Conant sued the federal government to prevent federal law
enforcement from investigating or punishing doctors who exercise their First
Amendment right to recommend medical marijuana. Last month, a Ninth Circuit
U.S. Court of Appeals panel ruled in his favor. The feds had argued that
recommending marijuana was analogous to prescribing it, but the court agreed
that this advice entailed "dispensing of information." That distinction goes
to the heart of the matter -- - the ability of doctors to give their best
advice to people who desperately need it.
Why not prescribe marinol, the legal pill form of marijuana?

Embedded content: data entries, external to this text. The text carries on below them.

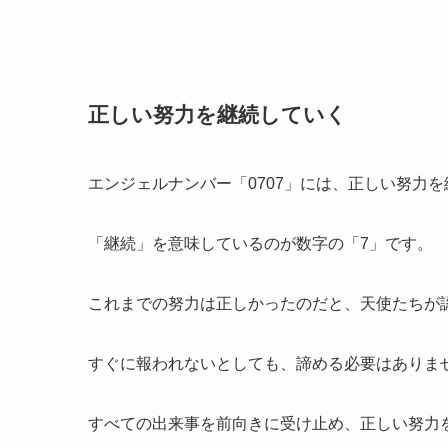
正しい努力を継続していく
エンジェルナンバー「0707」には、正しい努力
「継続」を意味しているのが数字の「7」です。
これまでの努力は正しかったのだと、天使たちが
すぐに報われないとしても、諦める必要はありま
すべての出来事を前向きに受け止め、正しい努力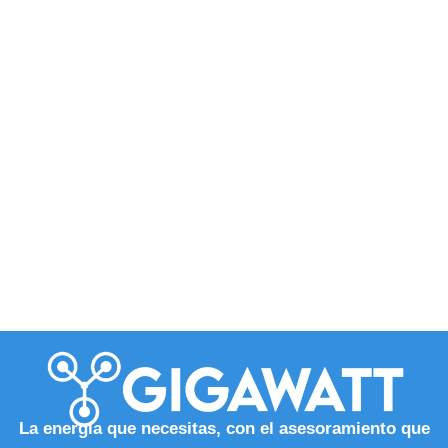
La energía que necesitas, con el asesoramiento que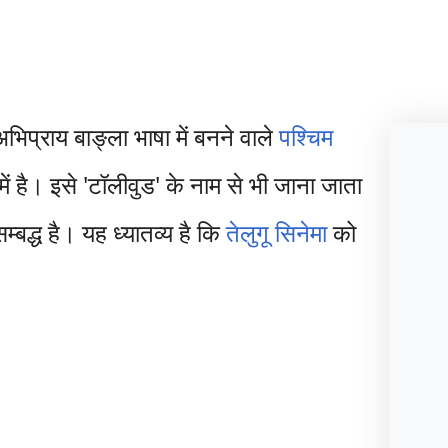
 अभिप्राय बाङ्ला भाषा में बनने वाले
पश्चिम
में है। इसे 'टॉलीवुड' के नाम से भी जाना जाता
सम्बद्ध है। यह ध्यातव्य है कि
तेलुगू सिनेमा
को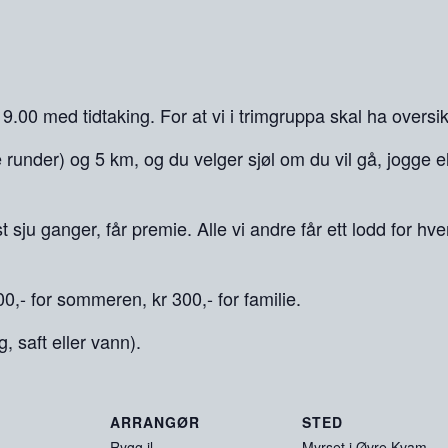
. 19.00 med tidtaking. For at vi i trimgruppa skal ha oversi
re runder) og 5 km, og du velger sjøl om du vil gå, jogge e
 sju ganger, får premie. Alle vi andre får ett lodd for hver
00,- for sommeren, kr 300,- for familie.
g, saft eller vann).
ARRANGØR
STED
Rygg il
Myrset i Øvre Kvam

Conant said that some patients don't respond well to it: It takes 45 minutes
to work. If they take too little, it doesn't work at all. If they take too
much, they fall asleep and don't eat.
My friend Julia, who is battling cancer, occasionally has used
marijuana to help her sleep, but not often. Too much pot makes her think
about dying. Still, Julia knows other cancer patients for whom cannabis is
"the only thing that stands between them and a complete inability to get
down food."
Cancer patients can take as many as 12 medications a day. They
juggle which pills they can take with or without food, and with or without
other drugs. There's something to be said, Julia added, for a drug that you
can smoke at any time.
It's not clear if federal drug czar John P. Walters will appeal
the decision.
My advice: Don't.
Walters also should reconsider his opposition to medical
marijuana. Walters complains that advocates use sick people's pain as a
platform to legalize pot for everyone. Legalize medical marijuana, however,
and you take away that high ground.
It won't happen, said Daniel Abrahamson of the Drug Policy
Alliance, because, "The drug czar's office can't abide the thought of losing
any ground or having any legitimacy given to the issue of medical
marijuana."
Walters' spokesman Tom Riley resents "this caricature; it's very
frustrating. 'Oh, they're drug warriors. They don't care that people are
suffering and in pain.'"
Riley doesn't deny that marijuana can make patients feel better.
A cigarette, he said, can make an emphysema patient feel great. His bottom
line: The federal government doesn't make medical policy based on anecdotes.
But when the anecdotes are so plentiful, there's something
missing in the research. When nurses wear Proposition 215 pins, they surely
know something that the feds don't.
Conant, 66, has no use for a system that won't let him alleviate
misery. He closes his eyes, leans back in his chair and mutters, "To deny
sick people relief because of abuses is not humane."